Mandei fazer/De puro aço luminoso punhal/Para matar o meu amor e matei/Às 5 horas na Avenida Central/Mas as pessoas da sala de jantar/São ocupadas em nascer e morrer.
Mandei plantar/Folhas de sonho no jardim do solar/As folhas sabem procurar pelo sol/E as raízes, procurar, procurar/Mas as pessoas da sala de jantar/Essas pessoas da sala de jantar/São as pessoas da sala de jantar/Mas as pessoas da sala de jantar/São ocupadas em nascer e morrer."
Panis Et Circenses - Caetano Veloso e Gilberto Gil
Os Estágios do Eu
O que proponho com estes autorretratos são possíveis leituras sobre minha própria psique. A tensão existente entre o ID, o Ego e o Superego se apresenta neste tríptico em três alegorias: Nó Górdio, Porta do Inferno e Psicostasia .
NÓ GÓRDIO:
A lenda conta que o rei da Frígia morreu sem deixar herdeiros e ao ser consultado, o oráculo anunciou que seu sucessor chegaria à cidade em um carro de bois. Eis que surge a figura de Górdio, um camponês que realizou o que foi previsto pela profecia. Para não se esquecer de seu passado humilde ele amarrou a carroça no templo de Zeus com um enorme nó impossível de desatar. Quando morreu, seu filho Midas assumiu o trono, mas também não possuía herdeiros. Então o oráculo foi ouvido novamente e fez a previsão que quem desatasse o nó de Górdio dominaria não só a Frígia, mas todo o mundo. Quinhentos anos depois, Alexandre, o Grande soube da lenda ao passar pela região, foi até o templo de Zeus e diante do nó concluiu que não precisava desfazê-lo. Desembainhou sua espada e cortou o nó.
PORTA DO INFERNO:
Identificada em 1971 por engenheiros da ex-União Soviética como um possível local para extração de petróleo, é um campo de gás natural na região do Turcomenistão. Em dado momento da perfuração, o chão sob a plataforma cedeu abrindo uma grande cratera e lançando enormes quantidades de gás metano na atmosfera. Temendo a liberação de mais gases nocivos, os cientistas consideraram que seria mais seguro e barato queimá-los do que extraí-los do subsolo. Desde então, a enorme cratera no meio do deserto de Caracum arde em chamas sem previsão de que o fogo se extinga.
PSICOSTASIA:
Segundo o Livro dos Mortos, na crença do Egito antigo, Psicostasia é o momento em que o coração de alguém que morreu é julgado por suas ações em vida, diante de um tribunal que constata se a alma é digna do paraíso.
Deus Ex Machina
O termo Deus ex machina surgiu no teatro grego, quando muitas peças terminavam com um ser divino que içado por uma espécie de guindaste surgia para resolver impasses no roteiro da trama encenada.

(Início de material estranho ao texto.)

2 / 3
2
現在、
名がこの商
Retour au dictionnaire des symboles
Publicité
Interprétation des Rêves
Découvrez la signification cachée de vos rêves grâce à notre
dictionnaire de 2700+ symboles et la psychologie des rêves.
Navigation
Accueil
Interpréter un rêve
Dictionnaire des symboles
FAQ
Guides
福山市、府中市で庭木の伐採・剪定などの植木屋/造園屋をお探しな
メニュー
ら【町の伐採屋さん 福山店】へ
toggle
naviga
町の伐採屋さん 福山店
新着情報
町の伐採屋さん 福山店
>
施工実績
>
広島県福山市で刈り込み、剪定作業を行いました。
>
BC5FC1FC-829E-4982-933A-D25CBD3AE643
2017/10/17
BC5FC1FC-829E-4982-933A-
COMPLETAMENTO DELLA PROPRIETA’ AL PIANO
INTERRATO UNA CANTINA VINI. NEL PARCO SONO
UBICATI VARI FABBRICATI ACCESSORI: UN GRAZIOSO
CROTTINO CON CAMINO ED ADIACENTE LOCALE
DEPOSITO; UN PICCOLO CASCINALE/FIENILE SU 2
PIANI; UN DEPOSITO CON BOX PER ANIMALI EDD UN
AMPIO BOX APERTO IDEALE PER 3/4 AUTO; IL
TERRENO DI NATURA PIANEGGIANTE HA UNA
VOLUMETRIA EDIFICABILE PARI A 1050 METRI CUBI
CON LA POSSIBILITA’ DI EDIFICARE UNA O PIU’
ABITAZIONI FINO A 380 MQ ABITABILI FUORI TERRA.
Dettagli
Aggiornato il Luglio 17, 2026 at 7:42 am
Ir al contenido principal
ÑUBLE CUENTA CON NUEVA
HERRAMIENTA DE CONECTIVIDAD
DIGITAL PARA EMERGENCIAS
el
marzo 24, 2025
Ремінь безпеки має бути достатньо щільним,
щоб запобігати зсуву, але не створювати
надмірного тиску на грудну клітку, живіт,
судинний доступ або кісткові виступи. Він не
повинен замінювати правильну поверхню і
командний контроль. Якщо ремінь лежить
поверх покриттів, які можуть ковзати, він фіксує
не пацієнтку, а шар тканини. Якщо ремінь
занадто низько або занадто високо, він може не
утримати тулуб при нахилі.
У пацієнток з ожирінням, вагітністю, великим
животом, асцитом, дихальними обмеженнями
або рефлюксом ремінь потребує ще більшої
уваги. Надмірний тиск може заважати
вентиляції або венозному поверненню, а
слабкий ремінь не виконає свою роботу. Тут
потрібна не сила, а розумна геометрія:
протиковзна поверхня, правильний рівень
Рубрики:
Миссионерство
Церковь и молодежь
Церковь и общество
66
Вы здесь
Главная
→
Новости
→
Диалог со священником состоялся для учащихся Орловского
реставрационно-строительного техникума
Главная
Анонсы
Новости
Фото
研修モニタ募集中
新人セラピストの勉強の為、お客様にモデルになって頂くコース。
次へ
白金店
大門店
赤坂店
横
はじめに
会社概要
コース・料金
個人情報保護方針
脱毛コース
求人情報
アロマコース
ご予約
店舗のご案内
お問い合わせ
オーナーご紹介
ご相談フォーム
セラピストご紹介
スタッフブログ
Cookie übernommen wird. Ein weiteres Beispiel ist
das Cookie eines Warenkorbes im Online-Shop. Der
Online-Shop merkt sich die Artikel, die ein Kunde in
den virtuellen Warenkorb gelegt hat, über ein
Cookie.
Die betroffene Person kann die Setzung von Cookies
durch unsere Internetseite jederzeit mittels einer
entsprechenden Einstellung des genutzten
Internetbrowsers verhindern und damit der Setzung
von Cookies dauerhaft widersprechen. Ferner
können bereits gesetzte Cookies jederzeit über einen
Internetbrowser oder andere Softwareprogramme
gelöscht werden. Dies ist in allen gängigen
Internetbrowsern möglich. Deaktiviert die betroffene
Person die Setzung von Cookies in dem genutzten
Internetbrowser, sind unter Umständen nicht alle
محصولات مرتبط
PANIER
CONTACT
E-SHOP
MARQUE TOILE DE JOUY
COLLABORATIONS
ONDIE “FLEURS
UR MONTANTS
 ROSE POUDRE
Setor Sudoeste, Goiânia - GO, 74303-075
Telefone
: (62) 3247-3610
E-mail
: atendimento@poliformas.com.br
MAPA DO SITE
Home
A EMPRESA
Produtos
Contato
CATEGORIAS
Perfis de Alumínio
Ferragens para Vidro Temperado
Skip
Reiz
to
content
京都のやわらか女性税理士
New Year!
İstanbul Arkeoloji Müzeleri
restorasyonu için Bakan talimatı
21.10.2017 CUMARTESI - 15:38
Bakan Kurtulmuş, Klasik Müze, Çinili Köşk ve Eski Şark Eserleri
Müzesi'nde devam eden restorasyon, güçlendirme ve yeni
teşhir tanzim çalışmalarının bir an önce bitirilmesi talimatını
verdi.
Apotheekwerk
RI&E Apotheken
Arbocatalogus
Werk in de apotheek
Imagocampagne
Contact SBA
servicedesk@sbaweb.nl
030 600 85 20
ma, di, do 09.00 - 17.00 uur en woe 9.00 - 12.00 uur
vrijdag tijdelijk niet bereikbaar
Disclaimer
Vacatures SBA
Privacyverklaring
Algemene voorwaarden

Pode ser que a complexidade do mundo e a fragilidade da existência nos faça almejar por salvadores da pátria e soluções milagrosas para nossos problemas, ou talvez seja apenas preguiça, mesmo. Mas, não seria a tentativa de justificar nossos vícios e virtudes depositando quase tudo na conta de uma suposta natureza humana, também uma solução Deus ex machina?
O quanto de nossas ideologias, métricas com relação ao que entendemos por sucesso e fracasso, com a estética, ou mesmo no que se diz respeito a concepções éticas, morais e religiosas são fetichizadas por soluções que de tão mágicas e simplistas sequer fazem sentido?